Two nights ago I was listening to Beethoven’s first symphony and the radio promoted the fourth, to be on last night.
So when I got home from the day’s meeting, I expectantly sat down to listen to Beethoven’s 4th. I heard a marvellous but as-yet-incomprehensible Simfonia di Requiem by Benjamin Britten; his musicial idiom is fresh and strange to my ear, but I believe I heard something wonderful from him.
Then came the symphony. I cooked and ate through the first three movements, then when the final movement came the cat and I sat completely still and listened.
It was astonishing. Whereas the previous three movements had been a fairly urbane exploration of conventional classical themes, the final movement exploded in a regular springtime of counterpoint. I marvelled, gasped at many points at the brilliance of the variations, then simply fell silent with awe, only to exclaim at the ending “That was marvellous!”

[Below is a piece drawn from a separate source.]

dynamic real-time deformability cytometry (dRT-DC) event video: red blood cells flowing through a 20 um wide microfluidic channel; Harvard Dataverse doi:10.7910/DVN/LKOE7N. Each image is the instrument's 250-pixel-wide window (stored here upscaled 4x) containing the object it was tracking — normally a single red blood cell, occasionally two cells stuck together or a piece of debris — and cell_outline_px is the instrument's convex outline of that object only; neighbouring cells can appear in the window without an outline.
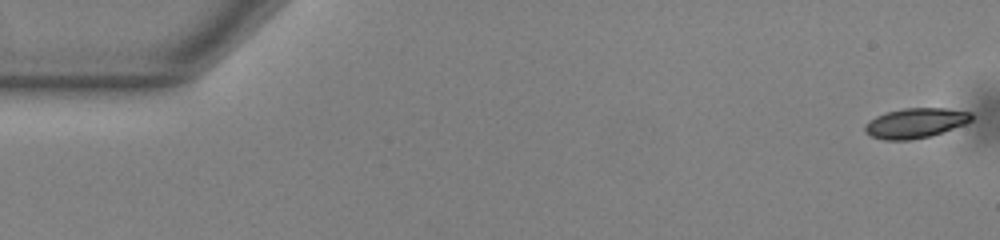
{"species": "common noctule bat (a hibernating species)", "species_latin": "Nyctalus noctula", "temperature_condition": "warm", "stored_images_in_passage": 53, "camera_frame_rate_fps": 3000, "um_per_image_px": 0.085, "animal": {"sex": "male", "body_mass_g": 13.0, "forearm_length_mm": 53.1}, "frame": {"image": 1, "passage_image": 1, "time_ms": 0.0, "image_size_px": [1000, 240], "cell_outline_px": [[972, 120], [964, 124], [928, 136], [908, 140], [884, 140], [872, 136], [864, 132], [864, 124], [876, 116], [884, 112], [904, 108], [944, 108], [972, 112]], "centroid_in_image_um": [77.77, 10.44], "position_along_channel_um": 7.2, "area_um2": 18.44}}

I compared the effects of the startling and exuberant first symphony with this fourth one as I listened. This was more sedate and conventional, doubtless. But the final movements systematic exploitation of the musical potentials of the main theme, extrapolating therefrom a universe of potential themes, was pure Beethoven. Or so I thought.
Then the annoucer said that we had just been listening to a live recording from Melbourne of the 39th symphony of Mozart. Couldn’t he write a tune, the announcer sighed, as moved as I was. But I had one thought in my head:
I can’t believe it’s not Beethoven!
First of all, the guest conductor displayed a Beethovenian vigor in his treatment of the Mozart 39. But more vitally to me my error indicates not an unfamiliarity with Mozart’s and Beethoven’s music, but rather that the great composers of the classical period share a commonality of spirit which is hard to avoid. Beethoven, who stands in my mind for an expansive potential of the human spirit through felt values, is a perfect complement for Mozart, for in my mind signifies a serene acceptance and trust of the Absolute or Providence as expressed in the form of the sublime and the beautiful.
I am now listening to my on-disk recording of Beethoven’s 4th, and it is as impetuous and romantic as I remember. I don’t know the backstory behind this symphony like one would with the 5th, 9th 3rd, 1st. But it is still lovely, and it makes up somewhat for my having confused the music of Beethoven and Mozarts.